Items listed in a dataset
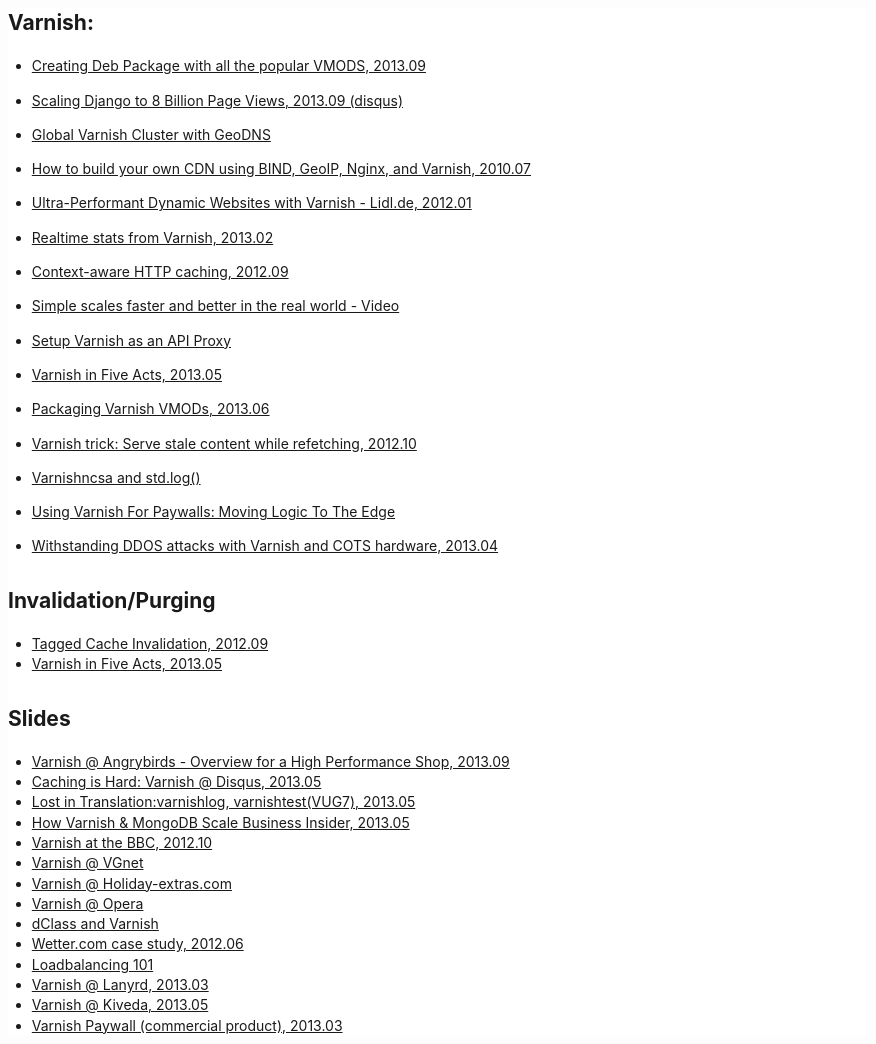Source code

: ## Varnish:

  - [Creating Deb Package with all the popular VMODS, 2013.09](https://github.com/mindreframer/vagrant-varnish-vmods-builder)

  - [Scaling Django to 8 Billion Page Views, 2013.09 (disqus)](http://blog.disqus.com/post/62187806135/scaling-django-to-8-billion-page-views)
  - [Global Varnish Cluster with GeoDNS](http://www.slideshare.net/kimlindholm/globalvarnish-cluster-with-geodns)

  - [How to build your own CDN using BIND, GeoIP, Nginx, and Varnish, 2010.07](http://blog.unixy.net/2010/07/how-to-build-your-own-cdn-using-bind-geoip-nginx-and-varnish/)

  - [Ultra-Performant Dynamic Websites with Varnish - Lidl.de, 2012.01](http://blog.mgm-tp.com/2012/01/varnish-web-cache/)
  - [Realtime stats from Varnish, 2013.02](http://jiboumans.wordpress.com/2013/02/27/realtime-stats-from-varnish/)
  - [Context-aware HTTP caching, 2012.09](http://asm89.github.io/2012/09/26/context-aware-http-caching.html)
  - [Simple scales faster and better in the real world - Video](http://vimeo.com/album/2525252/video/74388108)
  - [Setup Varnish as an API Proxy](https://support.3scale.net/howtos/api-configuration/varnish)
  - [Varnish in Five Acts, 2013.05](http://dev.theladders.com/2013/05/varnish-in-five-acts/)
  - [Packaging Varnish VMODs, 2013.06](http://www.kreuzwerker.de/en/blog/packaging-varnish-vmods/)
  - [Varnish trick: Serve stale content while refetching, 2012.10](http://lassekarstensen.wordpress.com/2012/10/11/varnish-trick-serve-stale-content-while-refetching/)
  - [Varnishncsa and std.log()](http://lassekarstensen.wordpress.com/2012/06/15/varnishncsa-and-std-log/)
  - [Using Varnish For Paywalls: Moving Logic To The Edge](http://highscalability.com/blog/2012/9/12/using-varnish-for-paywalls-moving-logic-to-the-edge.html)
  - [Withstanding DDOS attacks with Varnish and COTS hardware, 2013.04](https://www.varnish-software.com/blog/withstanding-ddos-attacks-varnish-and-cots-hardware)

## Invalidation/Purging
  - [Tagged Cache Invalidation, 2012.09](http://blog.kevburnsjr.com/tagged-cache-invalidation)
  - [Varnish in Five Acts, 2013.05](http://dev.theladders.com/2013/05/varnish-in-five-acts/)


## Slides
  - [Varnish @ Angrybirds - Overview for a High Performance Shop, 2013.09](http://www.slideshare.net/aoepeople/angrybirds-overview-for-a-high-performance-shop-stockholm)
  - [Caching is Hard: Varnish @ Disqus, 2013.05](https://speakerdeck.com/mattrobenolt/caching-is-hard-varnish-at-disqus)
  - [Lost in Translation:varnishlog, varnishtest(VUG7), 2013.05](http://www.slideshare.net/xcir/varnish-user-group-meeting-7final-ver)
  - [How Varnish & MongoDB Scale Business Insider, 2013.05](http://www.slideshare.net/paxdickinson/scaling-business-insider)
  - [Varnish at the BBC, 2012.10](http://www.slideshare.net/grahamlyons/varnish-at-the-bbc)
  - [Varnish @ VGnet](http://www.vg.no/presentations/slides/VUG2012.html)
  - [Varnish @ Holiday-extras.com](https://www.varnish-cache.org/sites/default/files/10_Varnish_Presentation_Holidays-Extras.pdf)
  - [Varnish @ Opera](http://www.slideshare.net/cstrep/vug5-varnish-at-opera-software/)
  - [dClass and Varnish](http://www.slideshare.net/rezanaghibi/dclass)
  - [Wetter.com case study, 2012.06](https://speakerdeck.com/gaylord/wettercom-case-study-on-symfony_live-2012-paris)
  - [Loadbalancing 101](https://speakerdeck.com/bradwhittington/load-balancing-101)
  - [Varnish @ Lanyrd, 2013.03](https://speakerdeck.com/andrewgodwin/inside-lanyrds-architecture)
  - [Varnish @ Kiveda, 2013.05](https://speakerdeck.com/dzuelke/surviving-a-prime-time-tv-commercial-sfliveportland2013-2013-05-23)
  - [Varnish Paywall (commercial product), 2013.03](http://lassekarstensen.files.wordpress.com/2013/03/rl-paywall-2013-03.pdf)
--
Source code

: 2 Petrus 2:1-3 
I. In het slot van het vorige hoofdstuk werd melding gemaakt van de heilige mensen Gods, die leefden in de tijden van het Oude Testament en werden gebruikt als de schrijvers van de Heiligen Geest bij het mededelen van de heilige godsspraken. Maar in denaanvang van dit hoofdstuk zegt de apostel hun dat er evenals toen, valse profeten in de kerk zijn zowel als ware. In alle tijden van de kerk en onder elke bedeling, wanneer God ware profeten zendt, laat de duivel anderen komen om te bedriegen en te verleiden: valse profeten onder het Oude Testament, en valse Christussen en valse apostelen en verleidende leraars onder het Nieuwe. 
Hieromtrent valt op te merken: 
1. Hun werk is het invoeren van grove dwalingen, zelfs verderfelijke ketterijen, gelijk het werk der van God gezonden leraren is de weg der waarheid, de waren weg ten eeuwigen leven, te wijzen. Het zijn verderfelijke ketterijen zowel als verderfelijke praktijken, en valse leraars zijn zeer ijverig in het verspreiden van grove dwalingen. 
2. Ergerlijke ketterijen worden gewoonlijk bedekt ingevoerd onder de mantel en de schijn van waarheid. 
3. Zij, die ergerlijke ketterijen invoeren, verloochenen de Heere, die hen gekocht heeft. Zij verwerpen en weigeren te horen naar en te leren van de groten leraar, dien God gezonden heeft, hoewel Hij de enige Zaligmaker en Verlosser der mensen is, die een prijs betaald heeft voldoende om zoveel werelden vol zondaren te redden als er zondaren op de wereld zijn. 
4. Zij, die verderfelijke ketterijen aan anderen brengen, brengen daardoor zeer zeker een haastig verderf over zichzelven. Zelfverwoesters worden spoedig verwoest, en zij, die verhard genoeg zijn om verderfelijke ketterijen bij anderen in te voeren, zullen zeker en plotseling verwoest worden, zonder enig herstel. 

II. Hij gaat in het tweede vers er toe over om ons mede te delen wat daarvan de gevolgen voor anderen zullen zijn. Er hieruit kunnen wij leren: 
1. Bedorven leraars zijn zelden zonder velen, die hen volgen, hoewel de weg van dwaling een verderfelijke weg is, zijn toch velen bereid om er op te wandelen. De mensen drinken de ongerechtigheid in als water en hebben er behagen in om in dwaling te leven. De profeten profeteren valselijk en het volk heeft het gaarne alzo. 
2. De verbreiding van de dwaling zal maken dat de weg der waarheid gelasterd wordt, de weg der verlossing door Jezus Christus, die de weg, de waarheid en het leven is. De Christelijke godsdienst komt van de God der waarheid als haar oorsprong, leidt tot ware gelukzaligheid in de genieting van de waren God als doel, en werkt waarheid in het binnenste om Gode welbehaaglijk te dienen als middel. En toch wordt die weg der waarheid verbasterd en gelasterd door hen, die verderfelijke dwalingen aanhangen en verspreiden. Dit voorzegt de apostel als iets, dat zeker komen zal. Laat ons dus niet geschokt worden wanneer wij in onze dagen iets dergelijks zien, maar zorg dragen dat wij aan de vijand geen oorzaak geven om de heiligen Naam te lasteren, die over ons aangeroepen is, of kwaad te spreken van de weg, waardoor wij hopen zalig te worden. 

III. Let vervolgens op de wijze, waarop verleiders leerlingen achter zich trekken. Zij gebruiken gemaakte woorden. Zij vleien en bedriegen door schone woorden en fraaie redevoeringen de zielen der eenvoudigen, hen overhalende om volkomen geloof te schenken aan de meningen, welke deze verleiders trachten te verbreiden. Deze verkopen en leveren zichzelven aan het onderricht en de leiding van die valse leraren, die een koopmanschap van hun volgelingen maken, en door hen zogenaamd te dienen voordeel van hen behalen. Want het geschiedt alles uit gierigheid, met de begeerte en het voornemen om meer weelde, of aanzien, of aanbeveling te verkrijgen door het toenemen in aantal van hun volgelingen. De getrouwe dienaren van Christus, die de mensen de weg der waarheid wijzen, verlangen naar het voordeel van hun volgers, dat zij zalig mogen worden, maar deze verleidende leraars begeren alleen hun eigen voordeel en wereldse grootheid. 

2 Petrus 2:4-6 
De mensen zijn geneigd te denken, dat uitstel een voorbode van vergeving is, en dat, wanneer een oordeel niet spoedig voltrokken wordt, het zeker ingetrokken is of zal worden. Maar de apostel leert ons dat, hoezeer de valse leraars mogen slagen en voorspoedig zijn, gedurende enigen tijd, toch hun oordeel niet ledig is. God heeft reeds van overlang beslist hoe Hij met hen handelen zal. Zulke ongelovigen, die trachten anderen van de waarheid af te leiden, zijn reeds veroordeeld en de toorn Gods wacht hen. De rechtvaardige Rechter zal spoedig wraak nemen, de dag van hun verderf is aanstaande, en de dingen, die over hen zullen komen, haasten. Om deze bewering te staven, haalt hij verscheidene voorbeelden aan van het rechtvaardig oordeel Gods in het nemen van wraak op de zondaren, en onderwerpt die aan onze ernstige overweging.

# Prompt:
Write the lines of the first row above, starting with the line containing "- [Creating Deb" and going on through the line containing "- [How to build", as a Markdown table with the columns Row and Line. Number each line in the Row column, and leave out the blank lines.

# Finished exercise:
| Row | Line |
|---|---|
| 1 |   - [Creating Deb Package with all the popular VMODS, 2013.09](https://github.com/mindreframer/vagrant-varnish-vmods-builder) |
| 2 |   - [Scaling Django to 8 Billion Page Views, 2013.09 (disqus)](http://blog.disqus.com/post/62187806135/scaling-django-to-8-billion-page-views) |
| 3 |   - [Global Varnish Cluster with GeoDNS](http://www.slideshare.net/kimlindholm/globalvarnish-cluster-with-geodns) |
| 4 |   - [How to build your own CDN using BIND, GeoIP, Nginx, and Varnish, 2010.07](http://blog.unixy.net/2010/07/how-to-build-your-own-cdn-using-bind-geoip-nginx-and-varnish/) |